After a public spat on social media last month with former heavyweight champions Mike Tyson and Lennox Lewis, current WBC titleholder Deontay Wilder believes the generation of old should change their ways and support the new era. 

Wilder (39-0, 38 KOs), who enters his toughest test to date on March 3 against fellow unbeaten Luis Ortiz in Brooklyn, New York, (Showtime, 9 p.m. ET) originally found himself in hot water when he told TMZ in late January that he would've "kicked the hell outta" Tyson had they met in their primes in 1986. 

The comments triggered a response from the 52-year-old Lewis on Twitter, sticking up for Tyson, whom he knocked out in their 2002 superfight. 

Tyson, 51, could only laugh about it last week when he tweeted out a link to his podcast, mentioning how Wilder "talks so much s---."

Asked about it Monday, Wilder set the record straight during an extensive interview on the CBS Sports "In This Corner" Podcast, which runs next week. 

"These past champions, what they should be doing is motivating the up-and-coming guys," Wilder said. "They don't need to motivate me because I'm self-motivated. They don't need to give me convincing. But these other guys coming up, they should start a trend. Instead of hating on these guys coming for the top or worry about their legacy getting run over for what they did in their era, that era is gone! This is the new era over here! 

"They should be praising the new guys like the other countries, where every other former champion is behind their people. But in America, it's different. Nobody wants to see nobody become bigger than the one before them. Nobody's legacy is going to be passed."

Wilder said he has no issues personally with Lewis and Tyson and wasn't surprised to see fighters protecting their own former opponents. 

"Those guys are subject to their own opinion," Wilder said. "I don't get upset when guys come and clap back and say certain things. I don't get upset when Lennox Lewis want to defend one of his era brothers. Although Lennox fought Tyson way past his prime, I don't find offense for that and it doesn't bother me."

Although Wilder respects the legends that came before him, he believes in himself enough to "never say another man can knock me out." But he does suggest a double standard was in play considering former heavyweight champion Tyson Fury's recent comments about his namesake Mike Tyson.

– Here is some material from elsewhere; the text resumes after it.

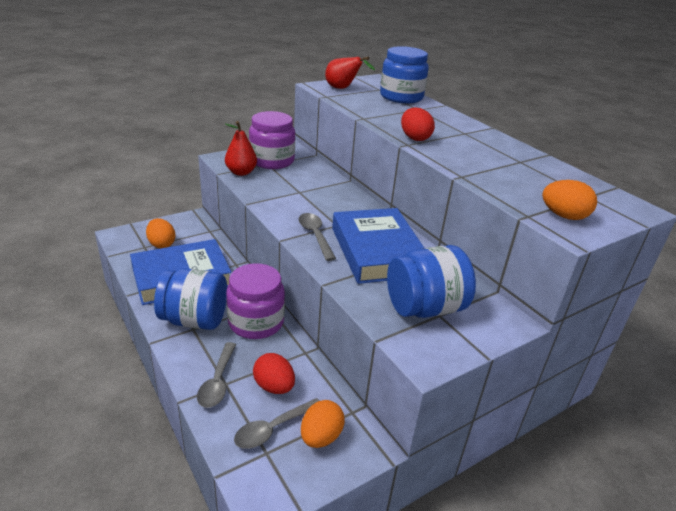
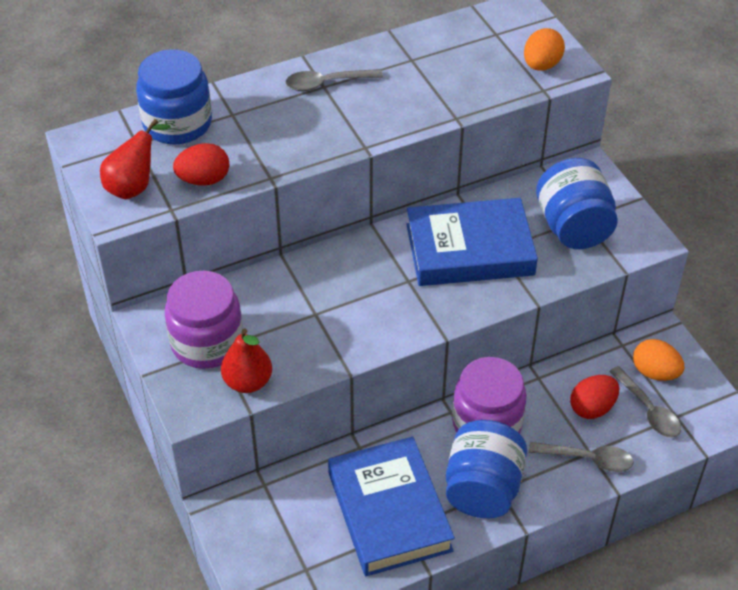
camera: 80 degrees left, 15 degrees up
orange egg [146,218,176,249] -> none
grey spoon [299,213,336,261] -> grey spoon moved to [286,69,383,91]
red egg [401,107,435,141] -> red egg moved to [173,143,229,186]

"Tyson Fury, he did the opposite of me and said Tyson would beat him. And Tyson came out and said, 'Man, you need to have confidence,'" Wilder said. "What? Isn't that what I just did? But I got criticized. It don't make no sense, but it's because it's me, which is OK."

Wilder ultimately believes some legends hung on too long late in their careers in ways that were detrimental to their legacies, which he thinks has caused sensitivity. 

"If you have done it right in your time, in your era, and left the game in the right time, you don't have to worry about your legacy being passed and stomped on because people will always remember what you have done," Wilder said. "If you stayed in the game too late and continue to do whatever, people are going to remember the last thing you did and that is going to be on your legend and how people will look at you."